While Cannizzaro was adjusting to the budget cuts last week, Mayor Landrieu announced a new $40 million crime prevention program that will include a centralized command center, cameras in 20 neighborhoods, more parking control officers, mobile surveillance cameras, license plate readers, better controlling early morning street parties and many other features.
“This is the part of the speech where I’m supposed to tell you that city leaders are aware of the problem and are aggressively formulating a strategy to bring the fight to the violent criminals who are presenting turning the city of New Orleans into a shooting gallery — but it just isn’t so,” said Cannizzaro to conference attendees.
Crime got off to a fast start in January 2017 with more than twice the 2016 number of people killed or wounded by gunfire. If that pace continues, New Orleans could have one of the most violent years in recent history. Both nonfatal shootings and homicides increased in 2016 with 133 incidents for every 100,000 citizens. Murders committed by individuals brandishing guns were also up 5 percent last year with an average of 50 gunshot victims each month.
Cannizzaro can rationalize Landrieu’s desire to put more police resources on the street in an effort to deter and detect crime. Yet he questions Landrieu’s real commitment to prosecuting violent criminals. “I’m disappointed by the almost defeatist attitude on the part of the City’s administration. They are putting a lot of money in arresting criminals but not in prosecuting criminals. It’s very important that the police go out there and make good cases utilizing the latest technology.”

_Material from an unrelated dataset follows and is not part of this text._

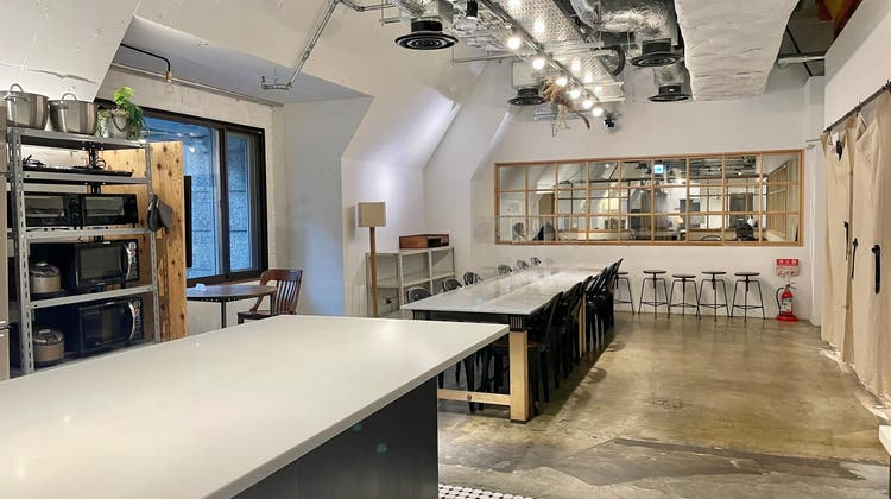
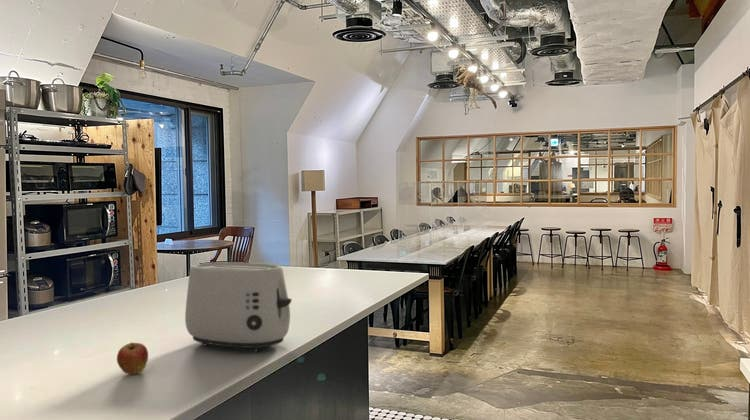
+ fruit [116,342,149,375]
+ toaster [184,261,293,353]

Yet, if Cannizzaro lacks the resources to adequately prosecute all the cases because of staffing and budget issues, the effort falls “far short of getting violent criminals off the street.” Cannizzaro says the situation is a cautionary tale of America’s failed urban policy that includes more arrests but fewer prosecutors. “This debate is about a lot more than $600,000. Funding is the best expression of policy and priorities,” explained Cannizzaro.
Let’s see what impact this year’s new spike in crime will have on policy and priorities during our upcoming election cycle.
IS INSPECTOR GENERAL ED QUATREVAUX BEING PUSHED OUT BY LANDRIEU?
With one year still left in his current term, why did the Ethics Review Board decide to launch a nationwide search to replace Inspector General Ed Quatrevaux? Quatrevaux had been praised by the review board and was given a $5,000 raise last year. Quatrevaux is well respected within his industry. Many community organizations appreciate the investigatory work Quatrevaux has done. Sure, he’s not perfect and can suggest imperfect solutions to tough problems, but that kind of goes with the territory.
What this inspector general has not done is be a friend to the mayor – which may well be at the root of his problem. It seems that some of Landrieu’s buddies out there in the community as well as his top appointee to the board, chairman Allen Miller, could be behind the nationwide search. Landrieu appoints the other ethics review board members as well but selects them from a list provided by the city’s university presidents.
One expert says that inspector generals often stick together. Therefore, few experienced candidates are expected to apply for the IG position at this time. Meanwhile, Quatrevaux and his team will probably continue to push out worthy reports. If a study shows that Quatrevaux should be replaced, let the next mayor have that honor.
ENDORSEMENTS CONTINUE IN JUDICIAL RACES
The Orleans Parish Democratic Executive Committee is the next group that has scheduled its endorsement meeting Wednesday evening at 6 p.m. at Civil District Court. OPDEC will interview candidates for open seats on the Fourth Circuit Court of Appeals and Civil District Court.
Danae Columbus, who has had a 30-year career in politics and public relations, offers her opinions on Thursdays. Her career includes stints at City Hall, the Dock Board and the Orleans Parish School Board and work for City Council members Stacy Head and Jared Brossett, Foster Campbell, Lt. Gov. Jay Dardenne, former Sheriff Charles Foti and former Councilwoman Cynthia Hedge-Morrell. Her current clients include judicial candidates Suzanne Montero and Paula Brown.